Deux mois ont suffi pour qu’un signataire devienne opposant. À l’Assemblée nationale, Emmanuel Tjibaou a interpellé la ministre des Outre-mer Naïma Moutchou sur le report des élections provinciales en Nouvelle-Calédonie, tout en remettant en cause l’accord qu’il avait signé en juillet à Bougival.
De Bougival à Paris : un virage à 180 degrés
En juillet 2025, Emmanuel Tjibaou appose sa signature sur l’accord de Bougival pour le compte du FLNKS – Mouvement de libération, saluant à l’époque une « base solide pour la paix ».
Deux mois plus tard, changement radical : le député s’érige en critique du texte, affirmant que les conditions de concertation « ne sont plus réunies ».

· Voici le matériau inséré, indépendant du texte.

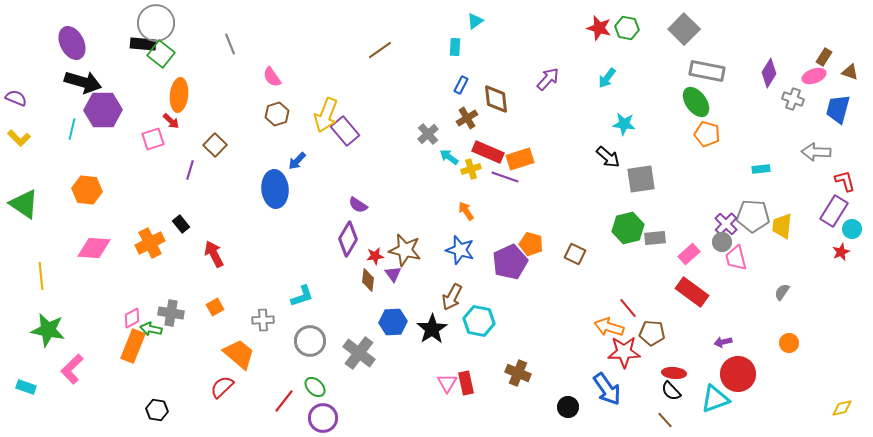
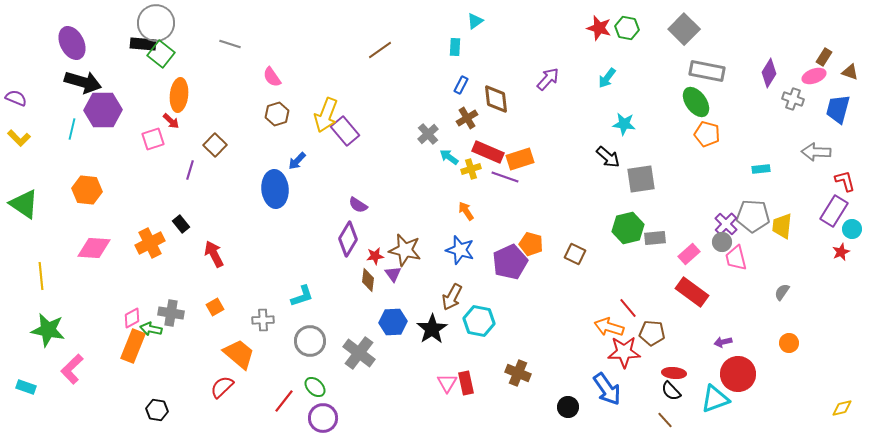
gray line at (230, 44): rotated 50 degrees counterclockwise
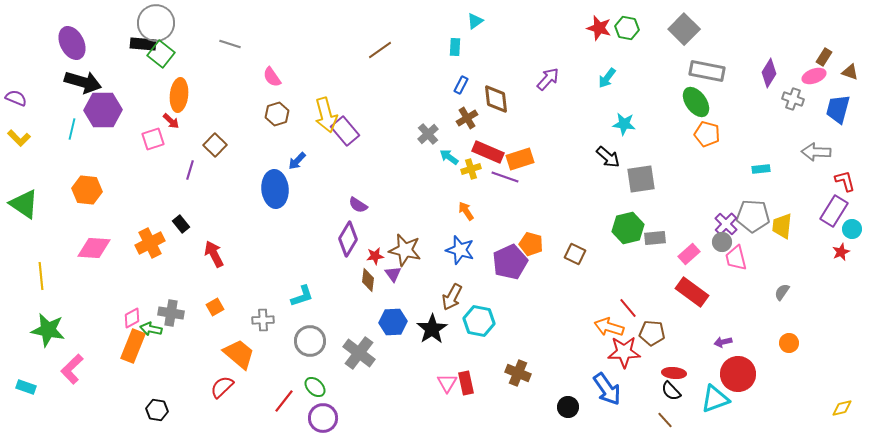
yellow arrow at (326, 115): rotated 36 degrees counterclockwise
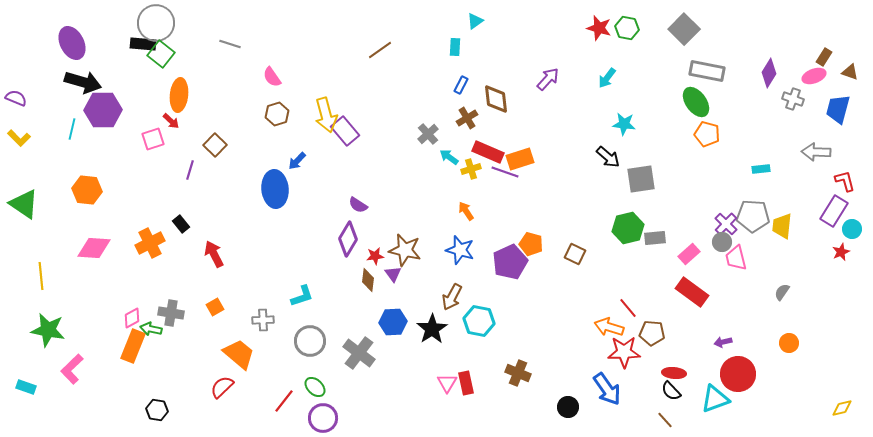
purple line at (505, 177): moved 5 px up
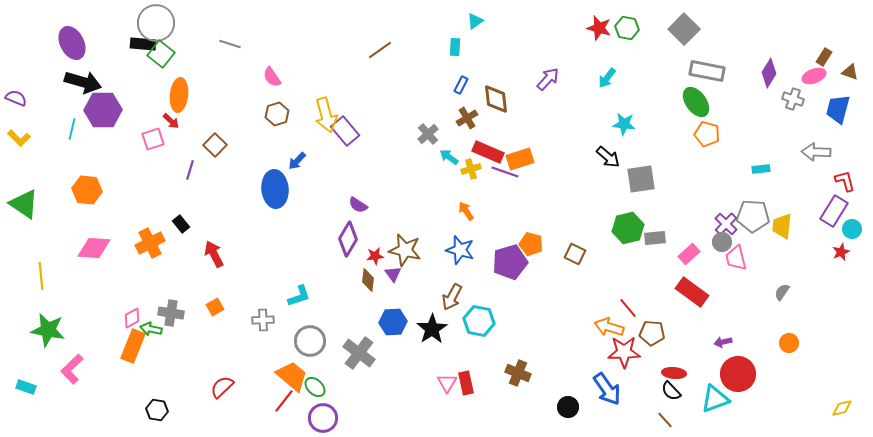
purple pentagon at (510, 262): rotated 8 degrees clockwise
cyan L-shape at (302, 296): moved 3 px left
orange trapezoid at (239, 354): moved 53 px right, 22 px down
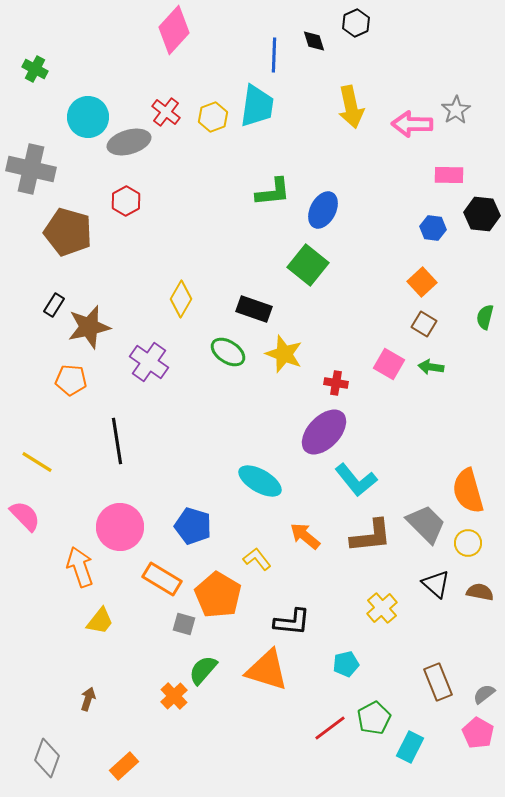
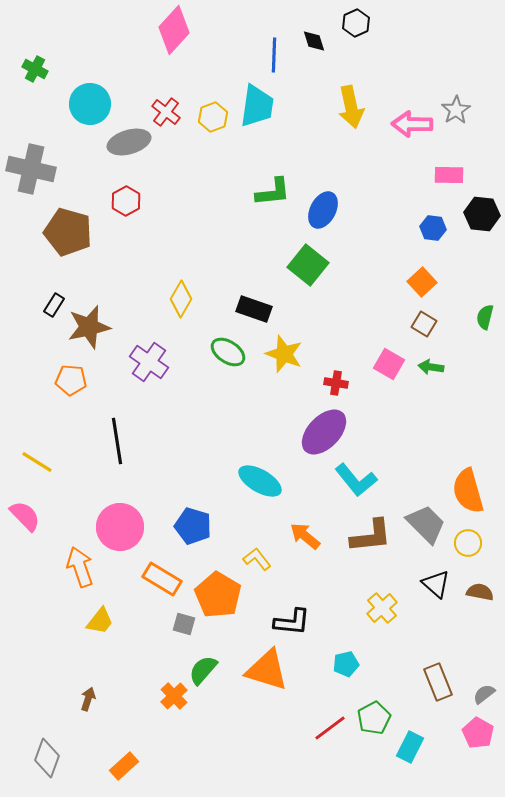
cyan circle at (88, 117): moved 2 px right, 13 px up
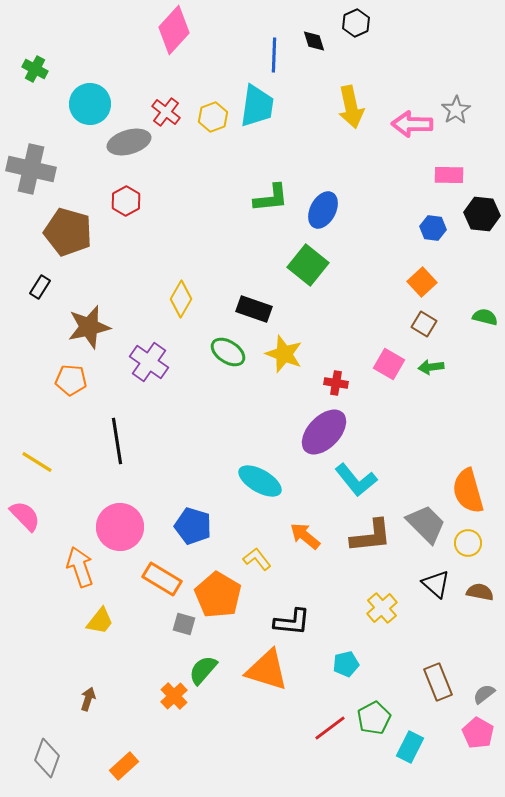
green L-shape at (273, 192): moved 2 px left, 6 px down
black rectangle at (54, 305): moved 14 px left, 18 px up
green semicircle at (485, 317): rotated 90 degrees clockwise
green arrow at (431, 367): rotated 15 degrees counterclockwise
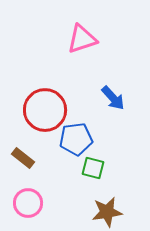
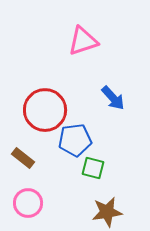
pink triangle: moved 1 px right, 2 px down
blue pentagon: moved 1 px left, 1 px down
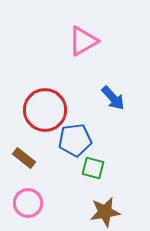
pink triangle: rotated 12 degrees counterclockwise
brown rectangle: moved 1 px right
brown star: moved 2 px left
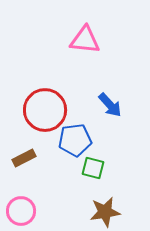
pink triangle: moved 2 px right, 1 px up; rotated 36 degrees clockwise
blue arrow: moved 3 px left, 7 px down
brown rectangle: rotated 65 degrees counterclockwise
pink circle: moved 7 px left, 8 px down
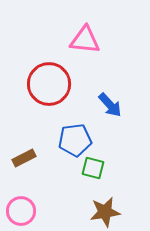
red circle: moved 4 px right, 26 px up
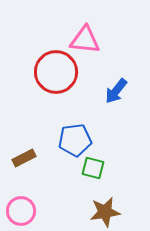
red circle: moved 7 px right, 12 px up
blue arrow: moved 6 px right, 14 px up; rotated 80 degrees clockwise
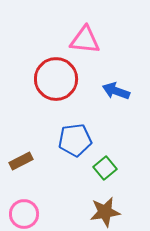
red circle: moved 7 px down
blue arrow: rotated 72 degrees clockwise
brown rectangle: moved 3 px left, 3 px down
green square: moved 12 px right; rotated 35 degrees clockwise
pink circle: moved 3 px right, 3 px down
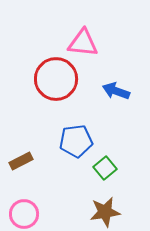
pink triangle: moved 2 px left, 3 px down
blue pentagon: moved 1 px right, 1 px down
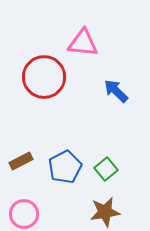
red circle: moved 12 px left, 2 px up
blue arrow: rotated 24 degrees clockwise
blue pentagon: moved 11 px left, 26 px down; rotated 20 degrees counterclockwise
green square: moved 1 px right, 1 px down
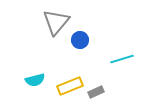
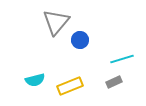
gray rectangle: moved 18 px right, 10 px up
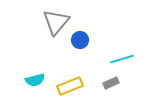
gray rectangle: moved 3 px left, 1 px down
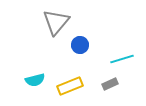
blue circle: moved 5 px down
gray rectangle: moved 1 px left, 1 px down
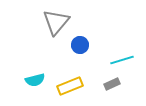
cyan line: moved 1 px down
gray rectangle: moved 2 px right
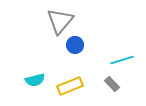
gray triangle: moved 4 px right, 1 px up
blue circle: moved 5 px left
gray rectangle: rotated 70 degrees clockwise
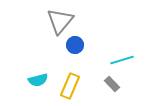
cyan semicircle: moved 3 px right
yellow rectangle: rotated 45 degrees counterclockwise
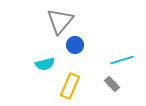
cyan semicircle: moved 7 px right, 16 px up
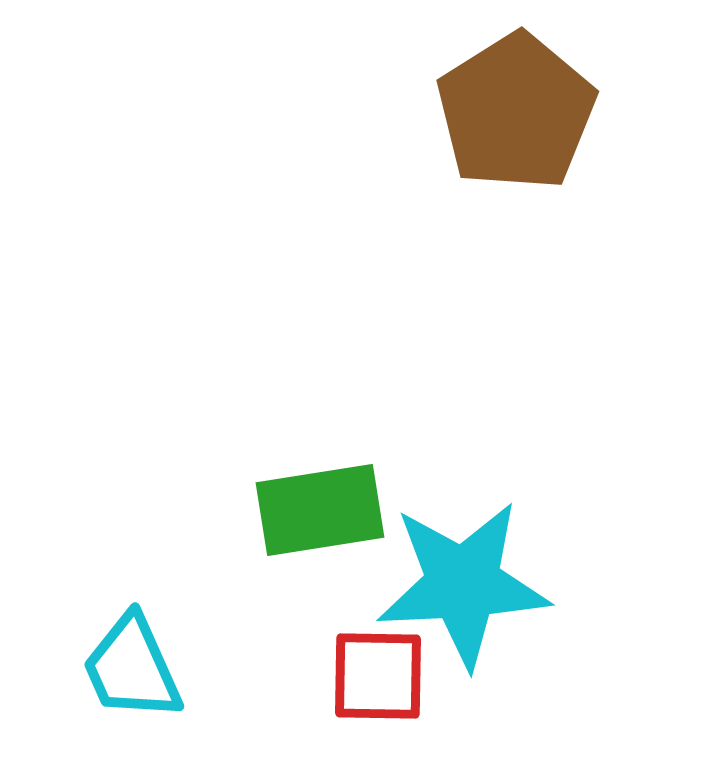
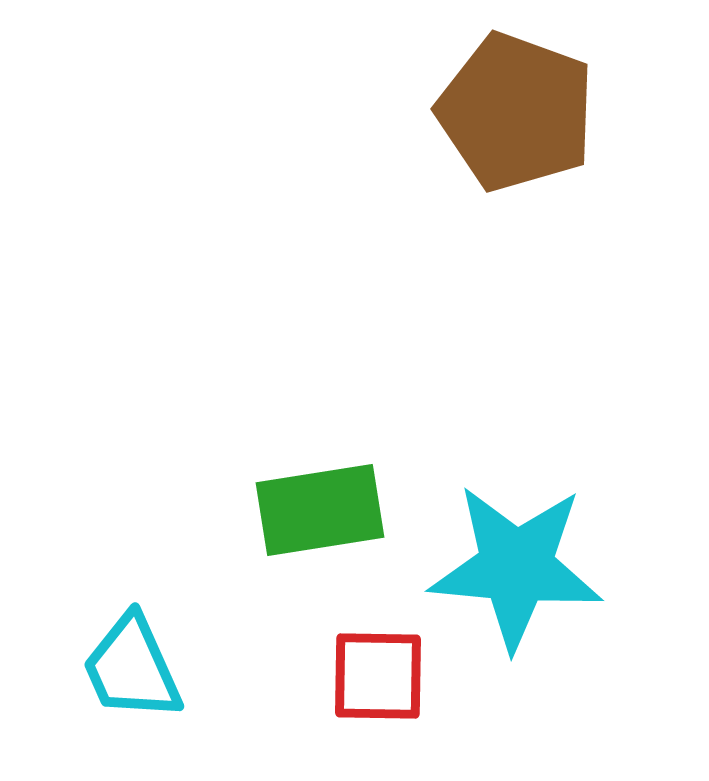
brown pentagon: rotated 20 degrees counterclockwise
cyan star: moved 53 px right, 17 px up; rotated 8 degrees clockwise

« Aujourd’hui, ce n’est plus le cas », a-t-il déclaré dans l’hémicycle, accusant le gouvernement de faire porter aux parlementaires la responsabilité du report des provinciales, initialement prévues en novembre 2025.
Le même élu qui signait l’accord censé ouvrir la voie à ce report dénonce désormais une manœuvre imposée par Paris.
Une contradiction qui illustre la fracture interne du FLNKS et la stratégie d’esquive adoptée par ses représentants.
La ministre renvoie Tjibaou à ses engagements
Face à lui, Naïma Moutchou a rappelé la ligne du gouvernement : le respect du dialogue et la continuité du processus de paix.
Elle a insisté sur le fait que le Parlement devait trancher, comme le prévoit la méthode historique en Nouvelle-Calédonie, tout en avertissant :
Ne pas voter cette proposition de loi ouvrirait la porte à une crise.
La ministre a reconnu que le FLNKS n’était plus à la table des discussions, tout en affirmant vouloir le ramener dans le processus, à condition qu’il accepte le dialogue avec les autres forces politiques.
Un message clair : on ne peut pas revendiquer la paix tout en refusant les outils pour la bâtir.
Le FLNKS face à ses contradictions
L’épisode révèle le double discours d’une partie du camp indépendantiste. D’un côté, ils demandent la poursuite des discussions au nom du consensus ; de l’autre, ils rejettent la loi qui permet de les prolonger.
L’accord de Bougival, signé après les émeutes de mai 2024, prévoit un report des élections provinciales au 28 juin 2026 pour permettre la mise en œuvre du nouveau cadre institutionnel. Refuser ce report, c’est bloquer le processus que le FLNKS disait vouloir construire.
Emmanuel Tjibaou incarne ce paradoxe : il revendique la paix, mais s’oppose au moyen de la garantir.
Un pied dedans, un pied dehors : la position la plus instable qui soit.